In the second scenario, Kim talks about their future plans, such as where they want to live or go on vacation and encourages Roger to push himself for a promotion at work. However, Roger feels suffocated and under a lot of pressure, leading him to shut down and feel like he’s not good enough for Kim. Roger admits that he likes to receive words of affirmation and recognition for his achievements, but he feels like he can never meet Kim’s expectations.

Finding alignment about what really matters

Both scenarios illustrate the importance of understanding each other’s real needs in a relationship. Kim and Roger acknowledge that they didn’t have the big picture conversations about who they were deep down or where they wanted to go, which led to misunderstandings during day-to-day disagreements.
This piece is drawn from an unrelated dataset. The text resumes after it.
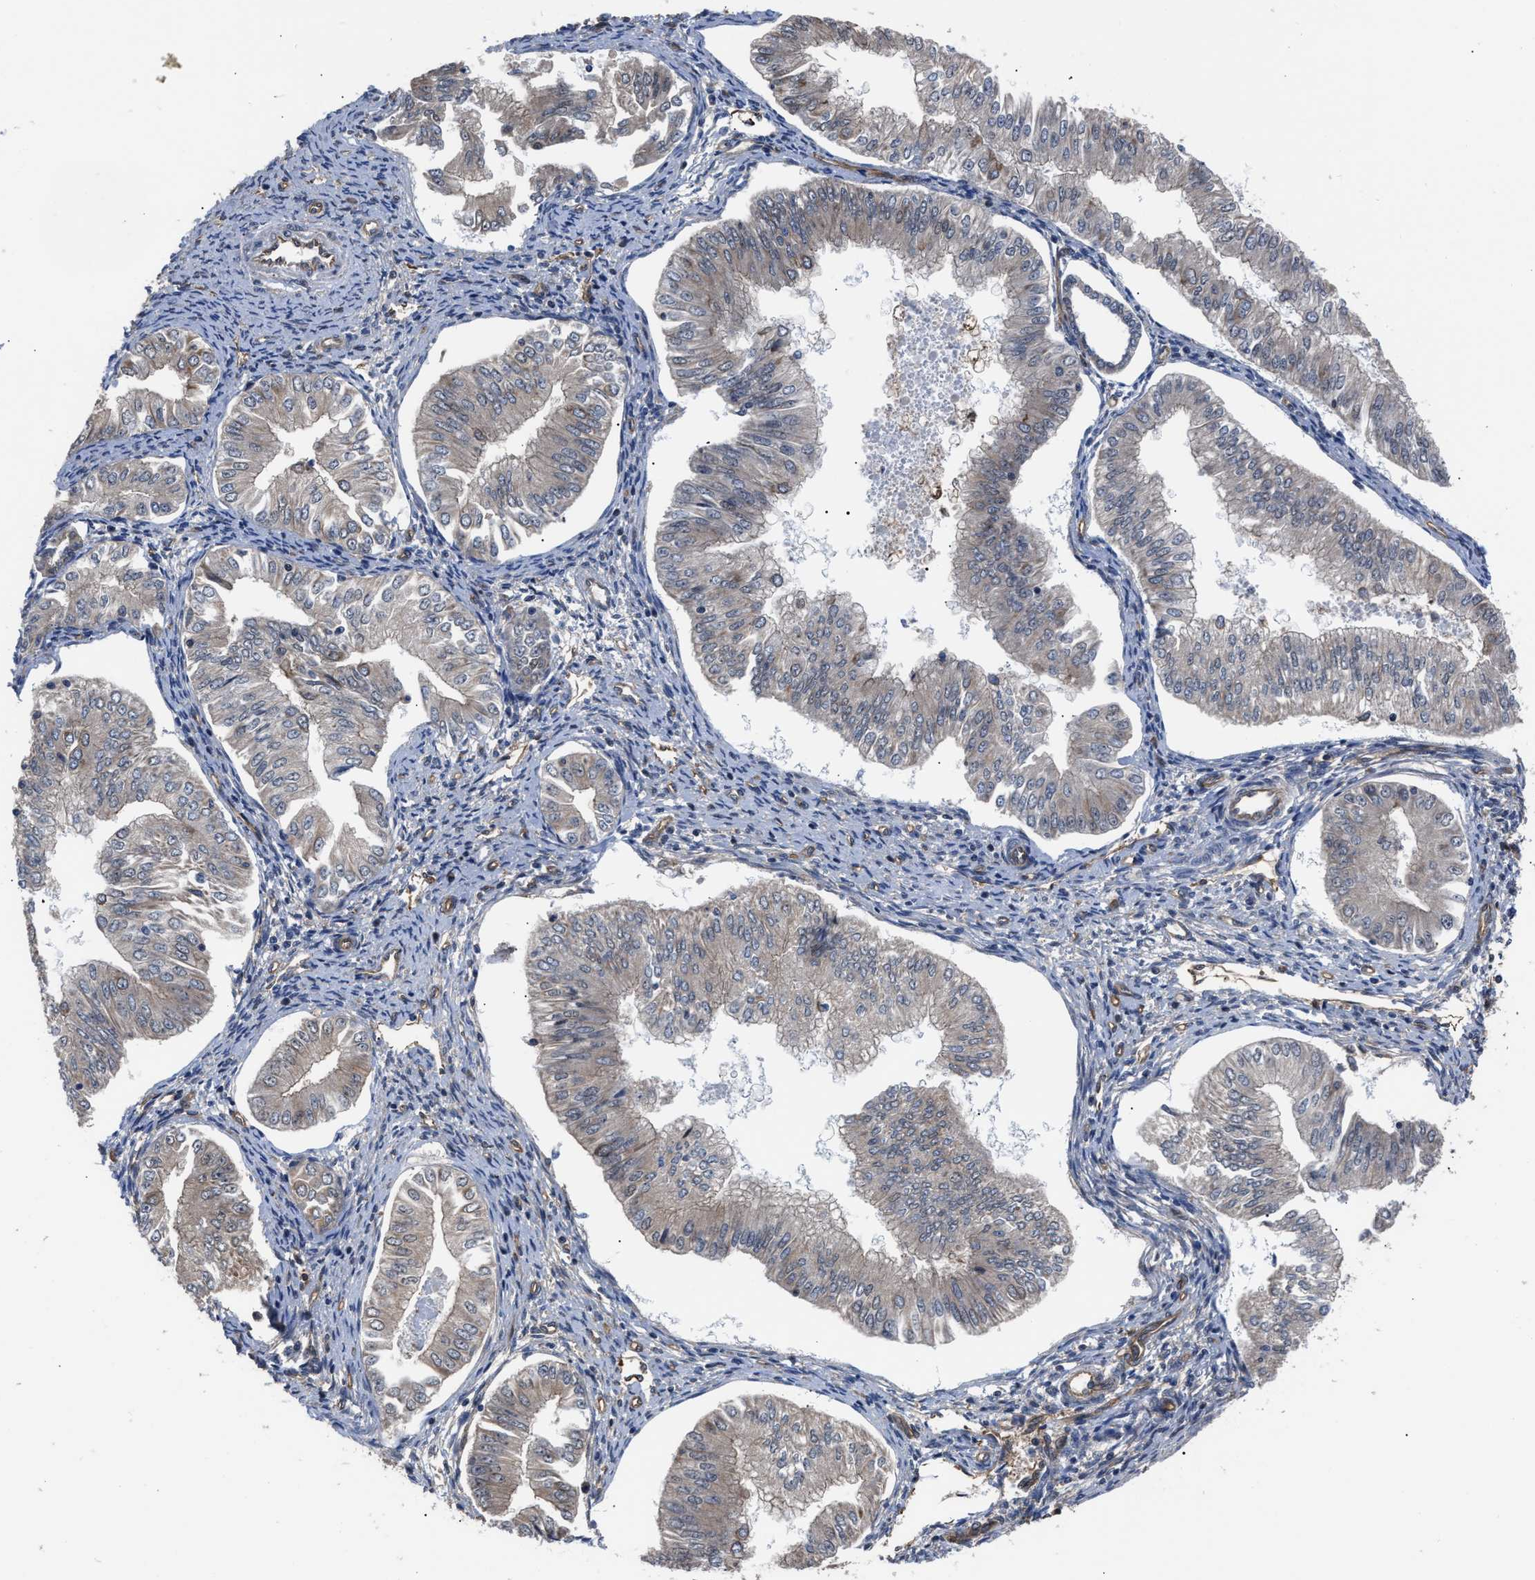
{"staining": {"intensity": "weak", "quantity": "<25%", "location": "cytoplasmic/membranous"}, "tissue": "endometrial cancer", "cell_type": "Tumor cells", "image_type": "cancer", "snomed": [{"axis": "morphology", "description": "Normal tissue, NOS"}, {"axis": "morphology", "description": "Adenocarcinoma, NOS"}, {"axis": "topography", "description": "Endometrium"}], "caption": "Endometrial cancer (adenocarcinoma) was stained to show a protein in brown. There is no significant staining in tumor cells.", "gene": "SCAI", "patient": {"sex": "female", "age": 53}}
However, they also recognize the value of working through tough times and coming out stronger on the other side.

Kim and Rog emphasize that building the skills to understand someone else’s perspective or point of view is critical for a constructive and productive relationship. While communication is often seen as the core issue of a relationship, they argue that alignment is the core ingredient to a strong relationship. They explain that being aligned from a higher level, such as values and dreams, helps to recognize and appreciate each other’s point of view.

Tips on seeing things from each other’s point of view

They suggest that couples should treat their relationship as a separate entity by making it the number one priority, and creating a “couple bubble” or a team around it.

They believe in order to grow in a relationship couples should see disagreements through a “rift and repair” lens. This means that even during disagreements or arguments, couples should approach the situation with the understanding that they are on the same side (as opposed to one verses the other). Kim and Rog emphasize that this understanding only comes from building a strong team and having deeper conversations about each other’s hopes, dreams and fears. Without this, repetitive arguments and misunderstandings will continue to occur, even if couples try to improve their communication or fighting skills.

However, they acknowledge that in moments of conflict, things can be challenging. Therefore, they offer some tools to ease tension and inflammation in the moment, such as checking in with oneself, grounding oneself, and breathing deeply to access a more rational part of the brain. It’s also essential to check on one’s partner and ensure that they’re in a good place to talk before launching into a conversation. Moreover, it’s crucial to respect one’s partner’s boundaries and give them time and space to come back to the conversation when they’re ready.

In conclusion, understanding your partner’s point of view is crucial for a successful relationship. Building the skills to appreciate and respect each other’s perspectives can lead to a more fulfilling and enjoyable life together.